Stored items from a collection
____

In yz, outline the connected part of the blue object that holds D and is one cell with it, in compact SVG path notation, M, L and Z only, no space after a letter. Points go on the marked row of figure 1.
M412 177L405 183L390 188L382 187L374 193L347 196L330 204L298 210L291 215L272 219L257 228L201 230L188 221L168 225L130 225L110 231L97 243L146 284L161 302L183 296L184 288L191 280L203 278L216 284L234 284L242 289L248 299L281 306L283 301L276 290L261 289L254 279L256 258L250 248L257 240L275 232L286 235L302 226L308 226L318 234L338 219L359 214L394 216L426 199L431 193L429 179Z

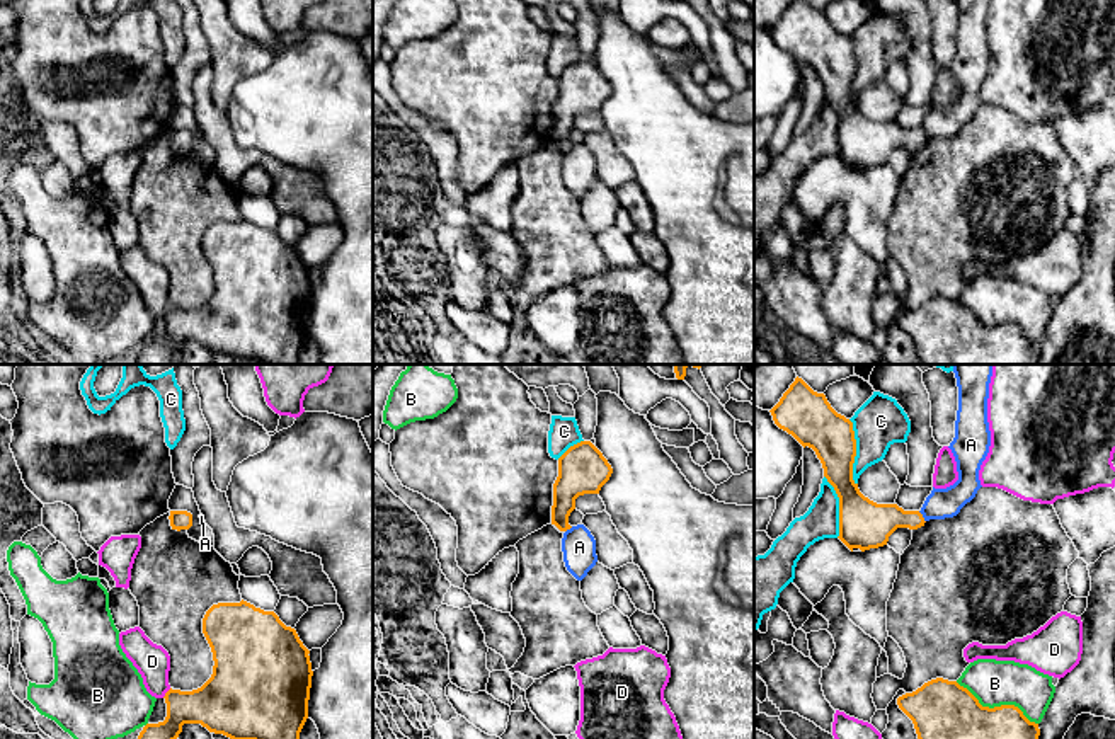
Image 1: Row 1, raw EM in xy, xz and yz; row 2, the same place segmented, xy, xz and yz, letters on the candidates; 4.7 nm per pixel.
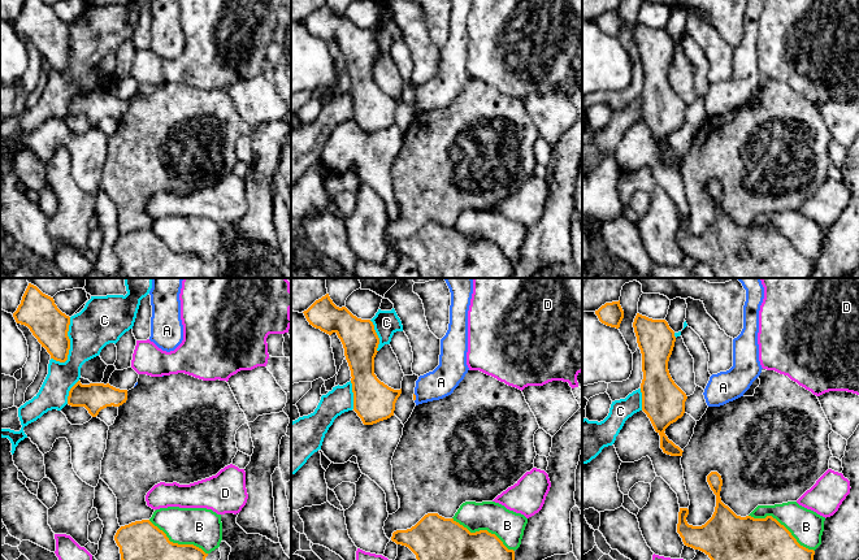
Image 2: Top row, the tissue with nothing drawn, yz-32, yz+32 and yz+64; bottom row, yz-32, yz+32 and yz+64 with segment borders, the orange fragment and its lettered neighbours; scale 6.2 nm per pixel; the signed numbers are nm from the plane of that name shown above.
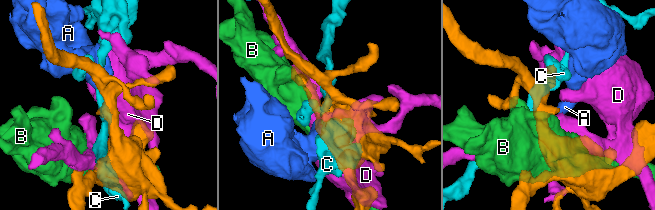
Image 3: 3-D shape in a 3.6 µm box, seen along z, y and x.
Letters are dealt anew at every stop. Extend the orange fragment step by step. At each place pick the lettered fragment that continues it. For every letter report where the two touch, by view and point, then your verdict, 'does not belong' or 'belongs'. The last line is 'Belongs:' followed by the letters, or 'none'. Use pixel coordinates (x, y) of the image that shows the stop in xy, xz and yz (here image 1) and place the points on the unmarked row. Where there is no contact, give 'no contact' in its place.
A: meets orange in yz at (921, 135); does not belong
B: meets orange in yz at (996, 326); does not belong
C: meets orange in yz at (855, 70); does not belong
D: meets orange in xy at (165, 312); does not belong
Belongs: none

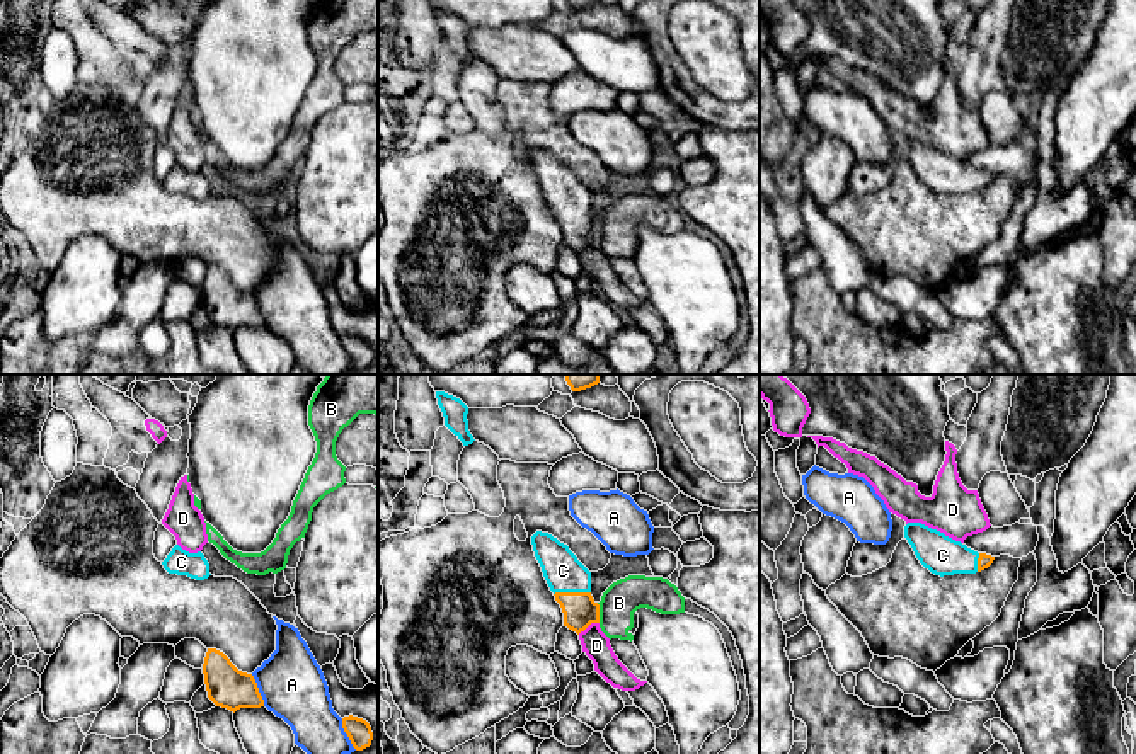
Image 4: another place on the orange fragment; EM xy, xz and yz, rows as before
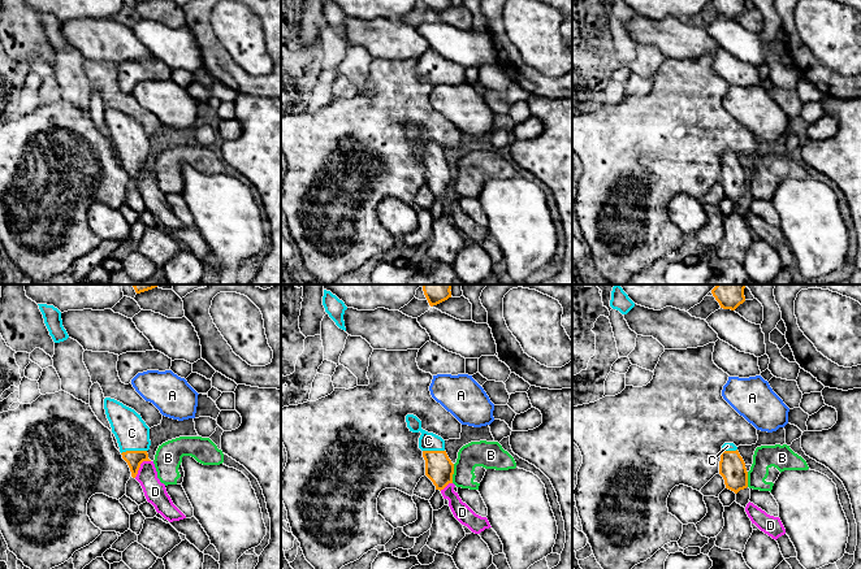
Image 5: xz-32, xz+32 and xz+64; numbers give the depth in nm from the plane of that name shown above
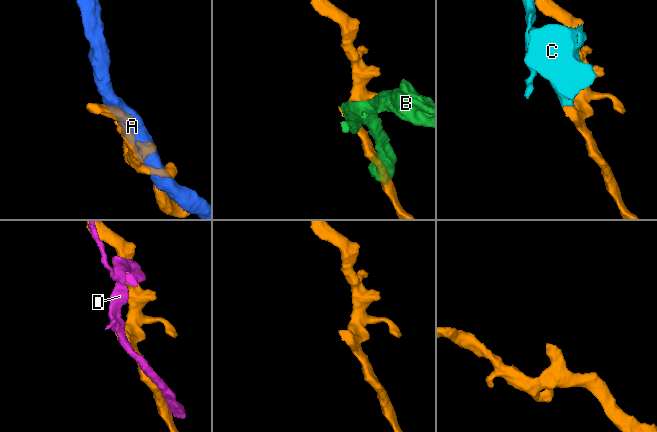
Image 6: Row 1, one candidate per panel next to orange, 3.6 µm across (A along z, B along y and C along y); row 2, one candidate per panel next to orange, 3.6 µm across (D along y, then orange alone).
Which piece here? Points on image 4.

____

Your objective.
Output each line above exactly as it stands, omitting the pictures.

Your solution.
In yz, outline the connected part of the blue object that holds D and is one cell with it, in compact SVG path notation, M, L and Z only, no space after a letter. Points go on the marked row of figure 1.
M412 177L405 183L390 188L382 187L374 193L347 196L330 204L298 210L291 215L272 219L257 228L201 230L188 221L168 225L130 225L110 231L97 243L146 284L161 302L183 296L184 288L191 280L203 278L216 284L234 284L242 289L248 299L281 306L283 301L276 290L261 289L254 279L256 258L250 248L257 240L275 232L286 235L302 226L308 226L318 234L338 219L359 214L394 216L426 199L431 193L429 179Z

Image 1: Row 1, raw EM in xy, xz and yz; row 2, the same place segmented, xy, xz and yz, letters on the candidates; 4.7 nm per pixel.
Image 2: Top row, the tissue with nothing drawn, yz-32, yz+32 and yz+64; bottom row, yz-32, yz+32 and yz+64 with segment borders, the orange fragment and its lettered neighbours; scale 6.2 nm per pixel; the signed numbers are nm from the plane of that name shown above.
Image 3: 3-D shape in a 3.6 µm box, seen along z, y and x.
Letters are dealt anew at every stop. Extend the orange fragment step by step. At each place pick the lettered fragment that continues it. For every letter report where the two touch, by view and point, then your verdict, 'does not belong' or 'belongs'. The last line is 'Belongs:' followed by the letters, or 'none'. Use pixel coordinates (x, y) of the image that shows the stop in xy, xz and yz (here image 1) and place the points on the unmarked row. Where there is no contact, give 'no contact' in its place.
A: meets orange in yz at (921, 135); does not belong
B: meets orange in yz at (996, 326); does not belong
C: meets orange in yz at (855, 70); does not belong
D: meets orange in xy at (165, 312); does not belong
Belongs: none

Image 4: another place on the orange fragment; EM xy, xz and yz, rows as before
Image 5: xz-32, xz+32 and xz+64; numbers give the depth in nm from the plane of that name shown above
Image 6: Row 1, one candidate per panel next to orange, 3.6 µm across (A along z, B along y and C along y); row 2, one candidate per panel next to orange, 3.6 µm across (D along y, then orange alone).
Which piece here? Points on image 4.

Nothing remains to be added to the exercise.